→ DATA UNDER STUDY
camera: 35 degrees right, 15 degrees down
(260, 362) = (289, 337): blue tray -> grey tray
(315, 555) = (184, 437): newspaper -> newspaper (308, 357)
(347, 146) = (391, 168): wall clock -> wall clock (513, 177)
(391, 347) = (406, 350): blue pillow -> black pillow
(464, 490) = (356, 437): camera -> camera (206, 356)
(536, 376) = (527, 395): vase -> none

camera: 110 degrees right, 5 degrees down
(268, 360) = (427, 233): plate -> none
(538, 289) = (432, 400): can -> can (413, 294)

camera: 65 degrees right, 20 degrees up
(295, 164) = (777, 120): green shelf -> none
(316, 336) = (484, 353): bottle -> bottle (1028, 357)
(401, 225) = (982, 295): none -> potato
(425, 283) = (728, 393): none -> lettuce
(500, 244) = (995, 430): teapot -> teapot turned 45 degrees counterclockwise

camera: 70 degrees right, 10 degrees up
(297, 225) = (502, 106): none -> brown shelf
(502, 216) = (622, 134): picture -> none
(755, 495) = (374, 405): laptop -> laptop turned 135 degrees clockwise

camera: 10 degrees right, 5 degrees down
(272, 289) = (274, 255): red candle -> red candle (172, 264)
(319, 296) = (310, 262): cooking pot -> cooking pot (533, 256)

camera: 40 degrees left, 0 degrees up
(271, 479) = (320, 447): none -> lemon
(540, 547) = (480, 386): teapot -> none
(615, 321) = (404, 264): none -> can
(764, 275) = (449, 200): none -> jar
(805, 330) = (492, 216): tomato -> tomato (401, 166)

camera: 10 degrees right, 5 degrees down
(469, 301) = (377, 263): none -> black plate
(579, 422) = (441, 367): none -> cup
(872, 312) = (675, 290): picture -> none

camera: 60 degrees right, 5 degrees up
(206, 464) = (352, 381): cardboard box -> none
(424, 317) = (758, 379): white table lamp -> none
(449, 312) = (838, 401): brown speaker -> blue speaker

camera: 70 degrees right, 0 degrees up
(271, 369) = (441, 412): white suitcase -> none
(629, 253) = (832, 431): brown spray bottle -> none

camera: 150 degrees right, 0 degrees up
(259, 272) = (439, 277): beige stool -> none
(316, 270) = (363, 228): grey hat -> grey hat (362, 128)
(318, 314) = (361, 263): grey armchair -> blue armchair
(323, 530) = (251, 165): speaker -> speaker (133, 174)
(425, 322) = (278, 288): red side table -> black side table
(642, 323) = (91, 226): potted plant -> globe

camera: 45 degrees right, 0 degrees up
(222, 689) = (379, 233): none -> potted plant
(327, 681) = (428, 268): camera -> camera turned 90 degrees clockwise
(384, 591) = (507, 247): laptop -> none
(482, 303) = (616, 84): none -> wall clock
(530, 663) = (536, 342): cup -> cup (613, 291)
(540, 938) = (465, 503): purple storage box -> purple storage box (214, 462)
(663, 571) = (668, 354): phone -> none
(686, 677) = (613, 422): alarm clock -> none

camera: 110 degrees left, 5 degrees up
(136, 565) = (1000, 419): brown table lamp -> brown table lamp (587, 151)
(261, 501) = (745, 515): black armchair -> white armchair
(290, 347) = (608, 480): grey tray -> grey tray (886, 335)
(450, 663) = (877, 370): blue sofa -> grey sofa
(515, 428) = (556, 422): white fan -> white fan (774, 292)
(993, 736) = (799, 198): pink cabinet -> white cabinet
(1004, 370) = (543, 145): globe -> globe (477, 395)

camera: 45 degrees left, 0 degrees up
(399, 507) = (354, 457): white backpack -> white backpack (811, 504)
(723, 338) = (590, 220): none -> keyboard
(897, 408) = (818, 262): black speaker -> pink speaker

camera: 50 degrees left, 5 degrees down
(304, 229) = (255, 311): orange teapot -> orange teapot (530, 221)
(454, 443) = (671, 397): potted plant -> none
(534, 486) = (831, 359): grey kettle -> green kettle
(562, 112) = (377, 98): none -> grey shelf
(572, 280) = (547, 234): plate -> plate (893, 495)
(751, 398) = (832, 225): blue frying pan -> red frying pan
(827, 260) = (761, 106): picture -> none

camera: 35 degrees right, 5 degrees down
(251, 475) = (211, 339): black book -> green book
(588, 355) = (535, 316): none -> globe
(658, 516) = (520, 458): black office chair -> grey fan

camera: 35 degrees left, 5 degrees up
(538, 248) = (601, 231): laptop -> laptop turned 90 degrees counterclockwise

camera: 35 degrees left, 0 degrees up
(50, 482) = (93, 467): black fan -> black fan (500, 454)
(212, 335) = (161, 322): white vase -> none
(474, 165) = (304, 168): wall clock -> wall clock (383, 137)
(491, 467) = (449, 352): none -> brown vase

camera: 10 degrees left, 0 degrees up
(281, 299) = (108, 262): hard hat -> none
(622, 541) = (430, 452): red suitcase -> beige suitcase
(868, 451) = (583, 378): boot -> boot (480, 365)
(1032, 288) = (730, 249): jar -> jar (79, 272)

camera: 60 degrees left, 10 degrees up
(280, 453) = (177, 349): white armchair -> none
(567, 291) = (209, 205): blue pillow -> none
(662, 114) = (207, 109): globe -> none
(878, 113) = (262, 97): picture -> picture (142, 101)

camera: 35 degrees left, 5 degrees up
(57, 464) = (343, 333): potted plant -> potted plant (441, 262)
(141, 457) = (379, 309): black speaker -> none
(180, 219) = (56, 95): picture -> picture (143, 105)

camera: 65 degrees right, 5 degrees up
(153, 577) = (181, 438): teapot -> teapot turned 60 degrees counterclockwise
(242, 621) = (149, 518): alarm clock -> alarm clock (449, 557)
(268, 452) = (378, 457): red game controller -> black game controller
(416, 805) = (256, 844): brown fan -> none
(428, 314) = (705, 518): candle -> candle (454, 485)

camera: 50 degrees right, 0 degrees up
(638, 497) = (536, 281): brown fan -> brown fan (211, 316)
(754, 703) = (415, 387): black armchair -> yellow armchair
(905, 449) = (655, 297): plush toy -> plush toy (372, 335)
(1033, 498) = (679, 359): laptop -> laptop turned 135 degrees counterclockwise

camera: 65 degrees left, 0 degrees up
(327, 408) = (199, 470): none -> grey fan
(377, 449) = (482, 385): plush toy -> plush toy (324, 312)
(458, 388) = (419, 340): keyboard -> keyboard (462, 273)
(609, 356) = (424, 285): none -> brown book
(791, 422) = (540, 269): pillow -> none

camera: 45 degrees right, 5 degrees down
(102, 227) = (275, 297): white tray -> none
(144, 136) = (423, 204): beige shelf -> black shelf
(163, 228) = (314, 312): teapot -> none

→ ACTION ITEM
Write out every entry above, word for word.

→ OUTPUT FOR THIS EXERCISE
camera: 35 degrees right, 15 degrees down
(260, 362) = (289, 337): blue tray -> grey tray
(315, 555) = (184, 437): newspaper -> newspaper (308, 357)
(347, 146) = (391, 168): wall clock -> wall clock (513, 177)
(391, 347) = (406, 350): blue pillow -> black pillow
(464, 490) = (356, 437): camera -> camera (206, 356)
(536, 376) = (527, 395): vase -> none

camera: 110 degrees right, 5 degrees down
(268, 360) = (427, 233): plate -> none
(538, 289) = (432, 400): can -> can (413, 294)

camera: 65 degrees right, 20 degrees up
(295, 164) = (777, 120): green shelf -> none
(316, 336) = (484, 353): bottle -> bottle (1028, 357)
(401, 225) = (982, 295): none -> potato
(425, 283) = (728, 393): none -> lettuce
(500, 244) = (995, 430): teapot -> teapot turned 45 degrees counterclockwise

camera: 70 degrees right, 10 degrees up
(297, 225) = (502, 106): none -> brown shelf
(502, 216) = (622, 134): picture -> none
(755, 495) = (374, 405): laptop -> laptop turned 135 degrees clockwise

camera: 10 degrees right, 5 degrees down
(272, 289) = (274, 255): red candle -> red candle (172, 264)
(319, 296) = (310, 262): cooking pot -> cooking pot (533, 256)

camera: 40 degrees left, 0 degrees up
(271, 479) = (320, 447): none -> lemon
(540, 547) = (480, 386): teapot -> none
(615, 321) = (404, 264): none -> can
(764, 275) = (449, 200): none -> jar
(805, 330) = (492, 216): tomato -> tomato (401, 166)

camera: 10 degrees right, 5 degrees down
(469, 301) = (377, 263): none -> black plate
(579, 422) = (441, 367): none -> cup
(872, 312) = (675, 290): picture -> none

camera: 60 degrees right, 5 degrees up
(206, 464) = (352, 381): cardboard box -> none
(424, 317) = (758, 379): white table lamp -> none
(449, 312) = (838, 401): brown speaker -> blue speaker

camera: 70 degrees right, 0 degrees up
(271, 369) = (441, 412): white suitcase -> none
(629, 253) = (832, 431): brown spray bottle -> none

camera: 150 degrees right, 0 degrees up
(259, 272) = (439, 277): beige stool -> none
(316, 270) = (363, 228): grey hat -> grey hat (362, 128)
(318, 314) = (361, 263): grey armchair -> blue armchair
(323, 530) = (251, 165): speaker -> speaker (133, 174)
(425, 322) = (278, 288): red side table -> black side table
(642, 323) = (91, 226): potted plant -> globe

camera: 45 degrees right, 0 degrees up
(222, 689) = (379, 233): none -> potted plant
(327, 681) = (428, 268): camera -> camera turned 90 degrees clockwise
(384, 591) = (507, 247): laptop -> none
(482, 303) = (616, 84): none -> wall clock
(530, 663) = (536, 342): cup -> cup (613, 291)
(540, 938) = (465, 503): purple storage box -> purple storage box (214, 462)
(663, 571) = (668, 354): phone -> none
(686, 677) = (613, 422): alarm clock -> none

camera: 110 degrees left, 5 degrees up
(136, 565) = (1000, 419): brown table lamp -> brown table lamp (587, 151)
(261, 501) = (745, 515): black armchair -> white armchair
(290, 347) = (608, 480): grey tray -> grey tray (886, 335)
(450, 663) = (877, 370): blue sofa -> grey sofa
(515, 428) = (556, 422): white fan -> white fan (774, 292)
(993, 736) = (799, 198): pink cabinet -> white cabinet
(1004, 370) = (543, 145): globe -> globe (477, 395)

camera: 45 degrees left, 0 degrees up
(399, 507) = (354, 457): white backpack -> white backpack (811, 504)
(723, 338) = (590, 220): none -> keyboard
(897, 408) = (818, 262): black speaker -> pink speaker

camera: 50 degrees left, 5 degrees down
(304, 229) = (255, 311): orange teapot -> orange teapot (530, 221)
(454, 443) = (671, 397): potted plant -> none
(534, 486) = (831, 359): grey kettle -> green kettle
(562, 112) = (377, 98): none -> grey shelf
(572, 280) = (547, 234): plate -> plate (893, 495)
(751, 398) = (832, 225): blue frying pan -> red frying pan
(827, 260) = (761, 106): picture -> none

camera: 35 degrees right, 5 degrees down
(251, 475) = (211, 339): black book -> green book
(588, 355) = (535, 316): none -> globe
(658, 516) = (520, 458): black office chair -> grey fan

camera: 35 degrees left, 5 degrees up
(538, 248) = (601, 231): laptop -> laptop turned 90 degrees counterclockwise

camera: 35 degrees left, 0 degrees up
(50, 482) = (93, 467): black fan -> black fan (500, 454)
(212, 335) = (161, 322): white vase -> none
(474, 165) = (304, 168): wall clock -> wall clock (383, 137)
(491, 467) = (449, 352): none -> brown vase

camera: 10 degrees left, 0 degrees up
(281, 299) = (108, 262): hard hat -> none
(622, 541) = (430, 452): red suitcase -> beige suitcase
(868, 451) = (583, 378): boot -> boot (480, 365)
(1032, 288) = (730, 249): jar -> jar (79, 272)

camera: 60 degrees left, 10 degrees up
(280, 453) = (177, 349): white armchair -> none
(567, 291) = (209, 205): blue pillow -> none
(662, 114) = (207, 109): globe -> none
(878, 113) = (262, 97): picture -> picture (142, 101)

camera: 35 degrees left, 5 degrees up
(57, 464) = (343, 333): potted plant -> potted plant (441, 262)
(141, 457) = (379, 309): black speaker -> none
(180, 219) = (56, 95): picture -> picture (143, 105)

camera: 65 degrees right, 5 degrees up
(153, 577) = (181, 438): teapot -> teapot turned 60 degrees counterclockwise
(242, 621) = (149, 518): alarm clock -> alarm clock (449, 557)
(268, 452) = (378, 457): red game controller -> black game controller
(416, 805) = (256, 844): brown fan -> none
(428, 314) = (705, 518): candle -> candle (454, 485)

camera: 50 degrees right, 0 degrees up
(638, 497) = (536, 281): brown fan -> brown fan (211, 316)
(754, 703) = (415, 387): black armchair -> yellow armchair
(905, 449) = (655, 297): plush toy -> plush toy (372, 335)
(1033, 498) = (679, 359): laptop -> laptop turned 135 degrees counterclockwise

camera: 65 degrees left, 0 degrees up
(327, 408) = (199, 470): none -> grey fan
(377, 449) = (482, 385): plush toy -> plush toy (324, 312)
(458, 388) = (419, 340): keyboard -> keyboard (462, 273)
(609, 356) = (424, 285): none -> brown book
(791, 422) = (540, 269): pillow -> none

camera: 45 degrees right, 5 degrees down
(102, 227) = (275, 297): white tray -> none
(144, 136) = (423, 204): beige shelf -> black shelf
(163, 228) = (314, 312): teapot -> none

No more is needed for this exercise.